TASK DIRECTIONS:
Your task is to transcribe the material that follows, line by line and exactly.

RECORDS FOR THE EXERCISE:

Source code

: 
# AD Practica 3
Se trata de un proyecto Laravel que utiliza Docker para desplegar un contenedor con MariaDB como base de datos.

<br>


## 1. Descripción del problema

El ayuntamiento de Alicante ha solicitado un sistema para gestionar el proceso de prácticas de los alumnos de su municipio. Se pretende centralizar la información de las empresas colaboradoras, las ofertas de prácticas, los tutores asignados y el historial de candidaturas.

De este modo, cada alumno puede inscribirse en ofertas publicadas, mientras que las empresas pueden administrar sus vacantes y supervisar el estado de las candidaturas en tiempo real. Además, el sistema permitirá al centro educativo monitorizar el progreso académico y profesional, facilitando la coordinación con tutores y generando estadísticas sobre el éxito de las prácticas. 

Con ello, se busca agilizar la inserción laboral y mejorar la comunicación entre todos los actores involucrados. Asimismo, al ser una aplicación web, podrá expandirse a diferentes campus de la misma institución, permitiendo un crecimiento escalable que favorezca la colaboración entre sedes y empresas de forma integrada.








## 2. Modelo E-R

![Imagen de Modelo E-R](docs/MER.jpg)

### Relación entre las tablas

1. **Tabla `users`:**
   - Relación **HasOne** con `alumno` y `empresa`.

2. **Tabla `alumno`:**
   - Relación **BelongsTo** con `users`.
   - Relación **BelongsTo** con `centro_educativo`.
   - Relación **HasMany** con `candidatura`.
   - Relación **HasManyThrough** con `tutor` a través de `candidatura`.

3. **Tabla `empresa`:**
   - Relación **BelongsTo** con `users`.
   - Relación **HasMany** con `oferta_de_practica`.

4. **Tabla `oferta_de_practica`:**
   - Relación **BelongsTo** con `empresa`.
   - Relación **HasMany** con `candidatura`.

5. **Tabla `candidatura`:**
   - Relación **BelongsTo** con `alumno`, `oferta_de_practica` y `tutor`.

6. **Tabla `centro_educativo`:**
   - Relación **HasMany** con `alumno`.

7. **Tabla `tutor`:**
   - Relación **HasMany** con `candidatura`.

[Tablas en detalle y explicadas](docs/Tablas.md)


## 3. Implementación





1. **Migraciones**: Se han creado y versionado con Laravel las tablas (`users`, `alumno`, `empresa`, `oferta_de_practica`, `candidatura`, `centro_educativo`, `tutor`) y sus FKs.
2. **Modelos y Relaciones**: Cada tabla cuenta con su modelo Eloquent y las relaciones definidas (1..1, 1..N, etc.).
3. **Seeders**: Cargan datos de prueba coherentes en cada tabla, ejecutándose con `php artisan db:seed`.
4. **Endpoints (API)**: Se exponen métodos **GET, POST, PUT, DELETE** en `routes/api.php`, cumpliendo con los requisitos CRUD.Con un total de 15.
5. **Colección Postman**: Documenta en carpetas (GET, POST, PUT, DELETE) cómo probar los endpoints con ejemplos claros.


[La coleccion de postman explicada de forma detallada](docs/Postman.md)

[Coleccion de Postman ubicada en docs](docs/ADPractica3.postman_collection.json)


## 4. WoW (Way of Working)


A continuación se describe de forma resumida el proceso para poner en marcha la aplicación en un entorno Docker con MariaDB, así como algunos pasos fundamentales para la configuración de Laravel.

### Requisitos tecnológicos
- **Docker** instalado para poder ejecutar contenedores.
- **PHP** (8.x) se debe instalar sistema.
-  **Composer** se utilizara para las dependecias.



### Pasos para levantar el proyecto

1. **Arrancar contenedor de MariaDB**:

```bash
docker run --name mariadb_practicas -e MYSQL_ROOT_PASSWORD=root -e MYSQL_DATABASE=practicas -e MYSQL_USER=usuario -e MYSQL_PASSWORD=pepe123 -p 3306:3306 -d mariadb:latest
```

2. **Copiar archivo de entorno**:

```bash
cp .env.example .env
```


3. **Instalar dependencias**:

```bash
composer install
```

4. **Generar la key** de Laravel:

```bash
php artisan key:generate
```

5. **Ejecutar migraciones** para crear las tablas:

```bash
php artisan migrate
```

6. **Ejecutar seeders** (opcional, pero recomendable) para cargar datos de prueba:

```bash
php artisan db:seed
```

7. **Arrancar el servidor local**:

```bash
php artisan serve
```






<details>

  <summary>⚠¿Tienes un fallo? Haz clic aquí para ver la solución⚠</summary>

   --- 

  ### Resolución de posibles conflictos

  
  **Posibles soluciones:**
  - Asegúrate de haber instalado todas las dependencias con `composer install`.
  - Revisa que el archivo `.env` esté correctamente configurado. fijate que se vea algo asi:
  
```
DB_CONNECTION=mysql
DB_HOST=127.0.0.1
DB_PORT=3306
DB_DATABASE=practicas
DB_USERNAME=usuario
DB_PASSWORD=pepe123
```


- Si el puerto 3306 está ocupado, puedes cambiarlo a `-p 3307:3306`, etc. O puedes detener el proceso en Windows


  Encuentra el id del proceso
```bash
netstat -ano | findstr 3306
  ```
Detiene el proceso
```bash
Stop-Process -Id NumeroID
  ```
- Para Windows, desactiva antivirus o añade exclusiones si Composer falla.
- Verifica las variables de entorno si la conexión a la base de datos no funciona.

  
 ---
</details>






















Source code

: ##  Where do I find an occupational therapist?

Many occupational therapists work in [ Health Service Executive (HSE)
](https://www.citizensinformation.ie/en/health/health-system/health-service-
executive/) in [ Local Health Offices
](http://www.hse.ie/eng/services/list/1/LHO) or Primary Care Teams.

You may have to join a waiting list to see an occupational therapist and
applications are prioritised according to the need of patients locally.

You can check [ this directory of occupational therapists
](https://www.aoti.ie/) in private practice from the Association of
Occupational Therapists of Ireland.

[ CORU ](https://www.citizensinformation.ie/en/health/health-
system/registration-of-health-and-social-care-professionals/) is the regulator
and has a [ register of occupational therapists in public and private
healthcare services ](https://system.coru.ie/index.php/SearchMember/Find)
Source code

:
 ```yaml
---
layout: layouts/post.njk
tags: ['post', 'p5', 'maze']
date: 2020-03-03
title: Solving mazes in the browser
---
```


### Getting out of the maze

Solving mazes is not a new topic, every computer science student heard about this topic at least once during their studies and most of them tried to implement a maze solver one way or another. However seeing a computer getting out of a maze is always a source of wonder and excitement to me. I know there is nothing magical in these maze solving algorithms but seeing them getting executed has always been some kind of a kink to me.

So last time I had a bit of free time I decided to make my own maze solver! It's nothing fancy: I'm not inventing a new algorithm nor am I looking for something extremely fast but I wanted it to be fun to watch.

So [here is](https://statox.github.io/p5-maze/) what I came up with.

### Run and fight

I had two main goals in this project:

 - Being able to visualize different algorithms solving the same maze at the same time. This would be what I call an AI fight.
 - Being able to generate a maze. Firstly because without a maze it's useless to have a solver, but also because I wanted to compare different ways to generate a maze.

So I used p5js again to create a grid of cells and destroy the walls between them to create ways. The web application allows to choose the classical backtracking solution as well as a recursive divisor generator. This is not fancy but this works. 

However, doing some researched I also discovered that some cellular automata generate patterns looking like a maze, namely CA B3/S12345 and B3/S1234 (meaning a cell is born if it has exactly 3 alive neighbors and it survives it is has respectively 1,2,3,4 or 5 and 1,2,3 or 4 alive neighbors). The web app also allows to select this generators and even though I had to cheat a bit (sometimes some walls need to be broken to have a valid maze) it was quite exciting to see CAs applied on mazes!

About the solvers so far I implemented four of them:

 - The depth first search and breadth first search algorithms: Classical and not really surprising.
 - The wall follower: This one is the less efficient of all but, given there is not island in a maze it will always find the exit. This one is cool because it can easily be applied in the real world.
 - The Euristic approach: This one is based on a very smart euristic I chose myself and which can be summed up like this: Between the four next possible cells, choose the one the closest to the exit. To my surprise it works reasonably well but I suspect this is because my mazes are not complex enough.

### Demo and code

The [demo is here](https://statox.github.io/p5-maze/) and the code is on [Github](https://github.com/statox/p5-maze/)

RESULT OF THE TASK:
Source code

: 
# AD Practica 3
Se trata de un proyecto Laravel que utiliza Docker para desplegar un contenedor con MariaDB como base de datos.

<br>


## 1. Descripción del problema

El ayuntamiento de Alicante ha solicitado un sistema para gestionar el proceso de prácticas de los alumnos de su municipio. Se pretende centralizar la información de las empresas colaboradoras, las ofertas de prácticas, los tutores asignados y el historial de candidaturas.

De este modo, cada alumno puede inscribirse en ofertas publicadas, mientras que las empresas pueden administrar sus vacantes y supervisar el estado de las candidaturas en tiempo real. Además, el sistema permitirá al centro educativo monitorizar el progreso académico y profesional, facilitando la coordinación con tutores y generando estadísticas sobre el éxito de las prácticas. 

Con ello, se busca agilizar la inserción laboral y mejorar la comunicación entre todos los actores involucrados. Asimismo, al ser una aplicación web, podrá expandirse a diferentes campus de la misma institución, permitiendo un crecimiento escalable que favorezca la colaboración entre sedes y empresas de forma integrada.








## 2. Modelo E-R

![Imagen de Modelo E-R](docs/MER.jpg)

### Relación entre las tablas

1. **Tabla `users`:**
   - Relación **HasOne** con `alumno` y `empresa`.

2. **Tabla `alumno`:**
   - Relación **BelongsTo** con `users`.
   - Relación **BelongsTo** con `centro_educativo`.
   - Relación **HasMany** con `candidatura`.
   - Relación **HasManyThrough** con `tutor` a través de `candidatura`.

3. **Tabla `empresa`:**
   - Relación **BelongsTo** con `users`.
   - Relación **HasMany** con `oferta_de_practica`.

4. **Tabla `oferta_de_practica`:**
   - Relación **BelongsTo** con `empresa`.
   - Relación **HasMany** con `candidatura`.

5. **Tabla `candidatura`:**
   - Relación **BelongsTo** con `alumno`, `oferta_de_practica` y `tutor`.

6. **Tabla `centro_educativo`:**
   - Relación **HasMany** con `alumno`.

7. **Tabla `tutor`:**
   - Relación **HasMany** con `candidatura`.

[Tablas en detalle y explicadas](docs/Tablas.md)


## 3. Implementación





1. **Migraciones**: Se han creado y versionado con Laravel las tablas (`users`, `alumno`, `empresa`, `oferta_de_practica`, `candidatura`, `centro_educativo`, `tutor`) y sus FKs.
2. **Modelos y Relaciones**: Cada tabla cuenta con su modelo Eloquent y las relaciones definidas (1..1, 1..N, etc.).
3. **Seeders**: Cargan datos de prueba coherentes en cada tabla, ejecutándose con `php artisan db:seed`.
4. **Endpoints (API)**: Se exponen métodos **GET, POST, PUT, DELETE** en `routes/api.php`, cumpliendo con los requisitos CRUD.Con un total de 15.
5. **Colección Postman**: Documenta en carpetas (GET, POST, PUT, DELETE) cómo probar los endpoints con ejemplos claros.


[La coleccion de postman explicada de forma detallada](docs/Postman.md)

[Coleccion de Postman ubicada en docs](docs/ADPractica3.postman_collection.json)


## 4. WoW (Way of Working)


A continuación se describe de forma resumida el proceso para poner en marcha la aplicación en un entorno Docker con MariaDB, así como algunos pasos fundamentales para la configuración de Laravel.

### Requisitos tecnológicos
- **Docker** instalado para poder ejecutar contenedores.
- **PHP** (8.x) se debe instalar sistema.
-  **Composer** se utilizara para las dependecias.



### Pasos para levantar el proyecto

1. **Arrancar contenedor de MariaDB**:

```bash
docker run --name mariadb_practicas -e MYSQL_ROOT_PASSWORD=root -e MYSQL_DATABASE=practicas -e MYSQL_USER=usuario -e MYSQL_PASSWORD=pepe123 -p 3306:3306 -d mariadb:latest
```

2. **Copiar archivo de entorno**:

```bash
cp .env.example .env
```


3. **Instalar dependencias**:

```bash
composer install
```

4. **Generar la key** de Laravel:

```bash
php artisan key:generate
```

5. **Ejecutar migraciones** para crear las tablas:

```bash
php artisan migrate
```

6. **Ejecutar seeders** (opcional, pero recomendable) para cargar datos de prueba:

```bash
php artisan db:seed
```

7. **Arrancar el servidor local**:

```bash
php artisan serve
```






<details>

  <summary>⚠¿Tienes un fallo? Haz clic aquí para ver la solución⚠</summary>

   --- 

  ### Resolución de posibles conflictos

  
  **Posibles soluciones:**
  - Asegúrate de haber instalado todas las dependencias con `composer install`.
  - Revisa que el archivo `.env` esté correctamente configurado. fijate que se vea algo asi:
  
```
DB_CONNECTION=mysql
DB_HOST=127.0.0.1
DB_PORT=3306
DB_DATABASE=practicas
DB_USERNAME=usuario
DB_PASSWORD=pepe123
```


- Si el puerto 3306 está ocupado, puedes cambiarlo a `-p 3307:3306`, etc. O puedes detener el proceso en Windows


  Encuentra el id del proceso
```bash
netstat -ano | findstr 3306
  ```
Detiene el proceso
```bash
Stop-Process -Id NumeroID
  ```
- Para Windows, desactiva antivirus o añade exclusiones si Composer falla.
- Verifica las variables de entorno si la conexión a la base de datos no funciona.

  
 ---
</details>






















Source code

: ##  Where do I find an occupational therapist?

Many occupational therapists work in [ Health Service Executive (HSE)
](https://www.citizensinformation.ie/en/health/health-system/health-service-
executive/) in [ Local Health Offices
](http://www.hse.ie/eng/services/list/1/LHO) or Primary Care Teams.

You may have to join a waiting list to see an occupational therapist and
applications are prioritised according to the need of patients locally.

You can check [ this directory of occupational therapists
](https://www.aoti.ie/) in private practice from the Association of
Occupational Therapists of Ireland.

[ CORU ](https://www.citizensinformation.ie/en/health/health-
system/registration-of-health-and-social-care-professionals/) is the regulator
and has a [ register of occupational therapists in public and private
healthcare services ](https://system.coru.ie/index.php/SearchMember/Find)
Source code

:
 ```yaml
---
layout: layouts/post.njk
tags: ['post', 'p5', 'maze']
date: 2020-03-03
title: Solving mazes in the browser
---
```


### Getting out of the maze

Solving mazes is not a new topic, every computer science student heard about this topic at least once during their studies and most of them tried to implement a maze solver one way or another. However seeing a computer getting out of a maze is always a source of wonder and excitement to me. I know there is nothing magical in these maze solving algorithms but seeing them getting executed has always been some kind of a kink to me.

So last time I had a bit of free time I decided to make my own maze solver! It's nothing fancy: I'm not inventing a new algorithm nor am I looking for something extremely fast but I wanted it to be fun to watch.

So [here is](https://statox.github.io/p5-maze/) what I came up with.

### Run and fight

I had two main goals in this project:

 - Being able to visualize different algorithms solving the same maze at the same time. This would be what I call an AI fight.
 - Being able to generate a maze. Firstly because without a maze it's useless to have a solver, but also because I wanted to compare different ways to generate a maze.

So I used p5js again to create a grid of cells and destroy the walls between them to create ways. The web application allows to choose the classical backtracking solution as well as a recursive divisor generator. This is not fancy but this works. 

However, doing some researched I also discovered that some cellular automata generate patterns looking like a maze, namely CA B3/S12345 and B3/S1234 (meaning a cell is born if it has exactly 3 alive neighbors and it survives it is has respectively 1,2,3,4 or 5 and 1,2,3 or 4 alive neighbors). The web app also allows to select this generators and even though I had to cheat a bit (sometimes some walls need to be broken to have a valid maze) it was quite exciting to see CAs applied on mazes!

About the solvers so far I implemented four of them:

 - The depth first search and breadth first search algorithms: Classical and not really surprising.
 - The wall follower: This one is the less efficient of all but, given there is not island in a maze it will always find the exit. This one is cool because it can easily be applied in the real world.
 - The Euristic approach: This one is based on a very smart euristic I chose myself and which can be summed up like this: Between the four next possible cells, choose the one the closest to the exit. To my surprise it works reasonably well but I suspect this is because my mazes are not complex enough.

### Demo and code

The [demo is here](https://statox.github.io/p5-maze/) and the code is on [Github](https://github.com/statox/p5-maze/)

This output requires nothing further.